Vous pensez que votre investissement immobilier de 2005 vous a rendu riche ? Les chiffres racontent une histoire surprenante et ils pourraient bien bouleverser tout ce que vous croyez sur la création de richesse en Inde.
Au cours des 20 dernières années, les actions ont discrètement dépassé l’immobilier, offrant des rendements nettement plus élevés avec moins de conditions. Alors que l’immobilier a longtemps été considéré comme l’étalon-or de la richesse indienne, de nouvelles données montrent que les investissements boursiers – en particulier dans le Nifty 50 – ont progressé, et dans une large mesure.
Un investissement de 1 lakh ₹ dans l’indice Nifty 50 en 2005 vaudrait environ 15 lakh ₹ d’ici 2025, ce qui se traduirait par un rendement de 15x et un taux de croissance annuel composé (TCAC) d’environ 14,9 %. En revanche, l’immobilier résidentiel a généré un rendement moyen de seulement 5,2x (~ 8,4 % TCAC), tandis que l’immobilier commercial a fait un peu mieux, à 6,1x (~ 9,3 % TCAC). Même les REIT, lancés seulement en 2019, ont généré un rendement annuel respectable de 11 à 13 %.
L’analyse, menée par The Fynprint, combine les données historiques des indices, les tendances des prix RBI et NHB RESIDEX et les performances des REIT cotés pour établir une comparaison sur 20 ans des principales voies d’investissement en Inde.
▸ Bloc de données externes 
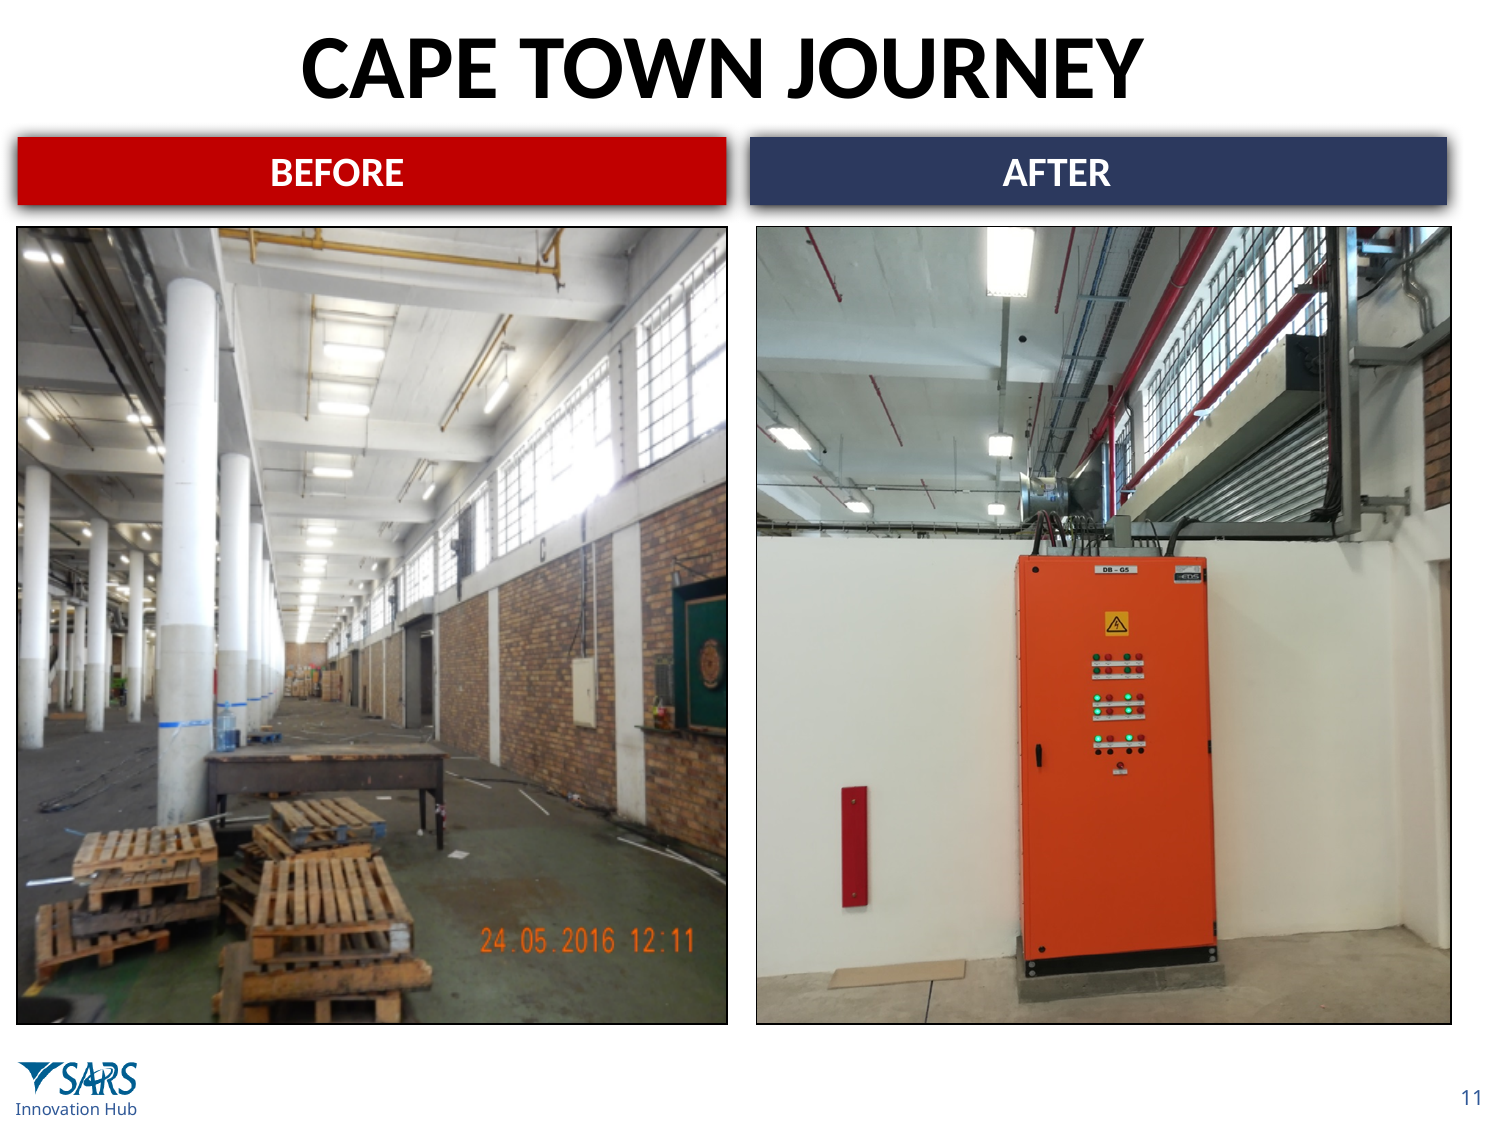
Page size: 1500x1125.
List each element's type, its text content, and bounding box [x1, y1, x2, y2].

Au-delà des rendements, les actions gagnent en liquidité, en faibles coûts de transaction et en absence de maintenance. L’immobilier, quant à lui, s’accompagne de dépenses cachées – droits de timbre, courtage, taxe foncière, entretien et périodes d’inoccupation – qui grugent les rendements. Pour une propriété de 1 crore ₹, ceux-ci peuvent tranquillement totaliser entre 7 et 12 lakh ₹ au fil du temps.
Les rendements locatifs, souvent considérés comme une source de revenus stable, se situent en moyenne à seulement 2,5 à 4,5 % dans les grandes villes, et encore plus bas après coûts. Avec les vents contraires en matière de réglementation et le ralentissement de l’appréciation des prix après 2016, l’éclat de l’immobilier s’est estompé.
Alors que les investisseurs particuliers indiens adoptent les fonds communs de placement, les ETF et les REIT, les données montrent que le vieux débat entre l’immobilier et les actions a peut-être déjà un gagnant.